Frame Pack: Generate Longer Videos with low VRAM

framepack image to video generation model

Video generation has always been a resource-intensive task, often requiring powerful GPUs and significant processing time. But what if you could generate high-quality videos on a average level GPU? FramePack, a creative approach that's changing how we think about next-frame prediction models for video generation.

It is an image to video diffusion framework developed by researchers Lvmin Zhang and Maneesh Agrawala (the same Lvmin Zhang who also created ControlNet and IC-Light). 

Unlike traditional video AI models that we already used, consume excessive memory and often crash on consumer hardware, FramePack is designed to run smoothly on everyday computers, even a laptop with just 6GB of VRAM can generate full 30fps videos but with at least 30 GB of system RAM. You can get more detailed insights from their research paper.


Installation

1. Get ComfyUI installed if are new user. Older user have to update it from the Manager by clicking "Update ComfyUI".

2. Move into "ComfyUI/custom_nodes" folder. Clone the Kijai's y using the following command by typing into command prompt:

git clone https://github.com/kijai/ComfyUI-FramePackWrapper.git

3. Then install the required dependencies using following command into command prompt.

For normal ComfyUI users:

pip install -r requirements.txt

For ComfyUI portable user. Move inside ComfyUI_windows_portable folder and use this command:

python_embeded\python.exe -m pip install -r ComfyUI\custom_nodes\ComfyUI-FramePackWrapper\requirements.txt

4. Now, download the required base models, Text encoders, VAE, and clip Vision.

Here, we want to mention is that if you are already using the native support for HunyuanVideo by ComfyUI also described in our tutorial, you do not need to download these models (Text encoders, VAE, and clip Vision) as the project uses the same models.

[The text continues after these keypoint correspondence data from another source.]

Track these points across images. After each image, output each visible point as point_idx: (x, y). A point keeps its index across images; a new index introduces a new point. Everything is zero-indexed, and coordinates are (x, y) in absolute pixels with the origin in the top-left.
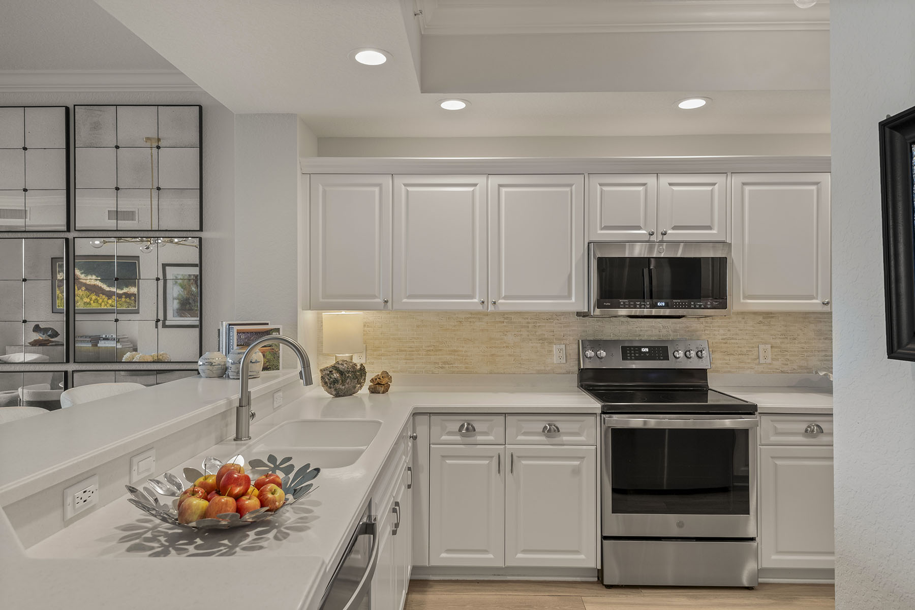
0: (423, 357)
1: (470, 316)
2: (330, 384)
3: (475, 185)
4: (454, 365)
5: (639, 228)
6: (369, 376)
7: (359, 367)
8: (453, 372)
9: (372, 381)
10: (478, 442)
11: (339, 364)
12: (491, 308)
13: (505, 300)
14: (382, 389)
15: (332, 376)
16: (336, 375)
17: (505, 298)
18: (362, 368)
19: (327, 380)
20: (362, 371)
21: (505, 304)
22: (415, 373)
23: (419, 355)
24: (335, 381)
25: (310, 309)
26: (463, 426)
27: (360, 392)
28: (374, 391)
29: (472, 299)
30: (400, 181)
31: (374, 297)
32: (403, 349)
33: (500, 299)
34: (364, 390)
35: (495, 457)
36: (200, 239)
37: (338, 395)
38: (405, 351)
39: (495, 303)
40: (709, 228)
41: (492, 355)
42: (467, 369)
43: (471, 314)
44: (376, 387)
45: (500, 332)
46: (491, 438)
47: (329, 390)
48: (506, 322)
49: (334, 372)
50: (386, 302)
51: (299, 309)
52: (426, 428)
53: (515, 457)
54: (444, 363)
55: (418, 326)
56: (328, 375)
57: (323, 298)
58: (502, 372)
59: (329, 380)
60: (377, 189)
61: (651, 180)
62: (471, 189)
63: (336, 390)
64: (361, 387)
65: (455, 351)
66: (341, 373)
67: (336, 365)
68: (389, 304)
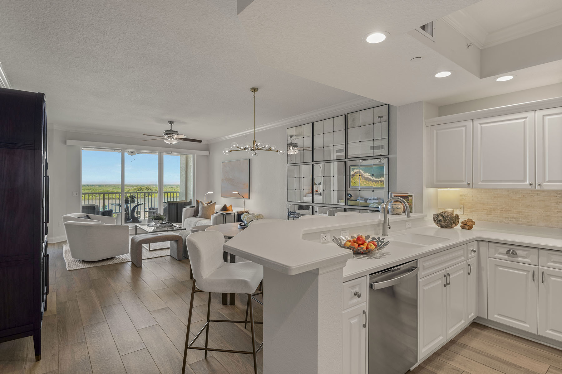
0: (499, 214)
1: (531, 192)
2: (437, 222)
3: (526, 118)
4: (519, 220)
6: (460, 221)
7: (454, 215)
8: (518, 224)
9: (462, 223)
10: (519, 261)
11: (443, 213)
12: (537, 188)
13: (549, 183)
14: (467, 227)
15: (438, 218)
16: (441, 218)
17: (549, 181)
18: (457, 216)
19: (436, 220)
20: (457, 217)
21: (546, 185)
22: (493, 222)
23: (495, 212)
24: (440, 221)
25: (430, 187)
26: (509, 251)
27: (455, 227)
28: (463, 228)
29: (524, 182)
30: (477, 123)
31: (463, 181)
32: (485, 209)
33: (544, 182)
34: (459, 227)
35: (530, 272)
36: (388, 158)
37: (442, 227)
38: (487, 210)
39: (539, 185)
41: (547, 216)
42: (528, 222)
43: (532, 191)
44: (464, 226)
45: (554, 202)
46: (528, 260)
47: (437, 224)
48: (559, 196)
49: (440, 216)
50: (469, 184)
51: (424, 187)
52: (486, 249)
53: (545, 274)
54: (512, 218)
55: (495, 197)
56: (437, 217)
57: (436, 182)
58: (556, 226)
59: (437, 219)
60: (464, 128)
62: (523, 120)
63: (440, 225)
64: (456, 225)
65: (520, 212)
66: (443, 217)
67: (442, 214)
68: (471, 185)
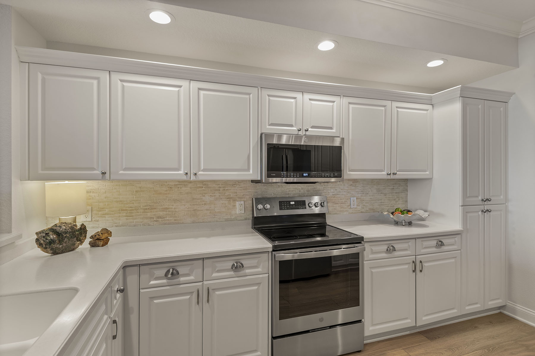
0: (141, 214)
1: (178, 183)
2: (46, 245)
3: (180, 87)
4: (166, 219)
5: (291, 126)
6: (89, 235)
7: (79, 227)
8: (165, 224)
9: (92, 237)
10: (181, 283)
11: (56, 226)
12: (193, 178)
13: (203, 172)
14: (101, 243)
15: (48, 238)
16: (52, 236)
17: (204, 170)
18: (83, 227)
19: (42, 242)
20: (83, 230)
21: (203, 175)
22: (135, 226)
23: (138, 212)
24: (52, 242)
25: (29, 180)
26: (169, 271)
27: (80, 247)
28: (94, 245)
29: (178, 171)
30: (116, 77)
31: (93, 169)
32: (124, 209)
33: (199, 171)
34: (86, 244)
35: (195, 292)
37: (55, 253)
38: (126, 210)
39: (196, 174)
40: (331, 128)
41: (194, 210)
42: (176, 220)
43: (179, 182)
44: (96, 242)
45: (200, 194)
46: (192, 278)
47: (45, 250)
48: (204, 187)
49: (51, 233)
50: (104, 173)
51: (14, 180)
52: (136, 277)
53: (210, 290)
54: (158, 217)
55: (137, 192)
56: (44, 237)
57: (42, 170)
58: (202, 221)
59: (44, 241)
60: (95, 82)
61: (299, 96)
62: (177, 89)
63: (52, 249)
64: (82, 243)
65: (167, 208)
66: (58, 234)
67: (55, 228)
68: (107, 175)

You only need to download the FramePack I2V diffusion model.


Download clipvision, text encoders, vae

If you have not used, download and place these models into their respective folders:

-Download Clip Vision files , SigClip and put it in your ComfyUI/models/clip_vision folder.

-Download Text Encoders files and save them into your ComfyUI/models/text_encoders directory.

-Download VAE model then put it into your your ComfyUI/models/vae folder.


5. Now, download the FramePack diffusion model. Create folders inside "ComfyUI/models/diffusers/" folder as  lllyasviel . Move inside it and create new folder FramePackI2V_HY folder and save the model inside it.

FramePack F1 also been officially released that uses single direction prediction rather than older model that uses the bi-directional prediction. You can download these and store them into the same folder described above.

or other alternative is by using the converted model by developer Kijai.

Download the FramePack I2V FP8 or FramePackI2V Fp16 and save this into your "ComfyUI/models/diffusion_models" folder. 

We will update soon whenever the FramePack F1 quantized variant model gets available.

Select the one that suits your hardware and use cases. Fp8 requires low VRAM with lower quality generation whereas FP16 uses high VRAM with high quality output.

6. Restart ComfyUI and refresh it.


Workflow

1. Workflow can be found inside your "ComfyUI/custom_nodes/ComfyUI-FramePackWrapper/example_workflows" folder.

2. Drag and drop into ComfyUI.



Load your FramePack model

(a) Load FramePack I2v Model. You will have two options to load the model. Choose either of the options. First one load the model provided by lllyasviel. Second one is from Kijai's quantized one. - Set the Attention mode (SDPA, Flash Attention, or Sage Attention) and Model precision (BF16, FP16, FP32).

People can use Flash attention or Sage attention to significantly reduce the inference time to almost 30-40%.

Choose your target image

(b) Load your image to convert into video footage.

Select all clip models and text encoders

(c) Load all the clip models and text encoders.

load sigclip model

(d) Load the sigclip model.

load VAE model

(e) Select the VAE model.

Set your image resolution

(f) Set the image resolution. Default set to 512 for lower VRAM users. You can set higher that this if your VRAM supports.


Put your positive prompts

(g) Provide relevant positive prompt into the conditioning. Here, negative conditioning is not required.

Setup configurations for framepack

(h) Set configurations into the FramePack node:

- Set the Video length in seconds

- GPU memory preservation (minimum 6GB)

- Start generation using Run option.

FramePack represents a significant breakthrough in making high-quality video generation accessible to everyday users. Its innovative approach to memory management and bi-directional sampling solves key challenges that have limited video generation on consumer hardware.

While it's particularly well-suited for certain types of videos and has some limitations with complex scene changes, the ability to generate minutes-long videos in a single pass on a laptop GPU is truly revolutionary. For content creators, researchers, and AI enthusiasts, FramePack opens up new possibilities without requiring enterprise-grade hardware.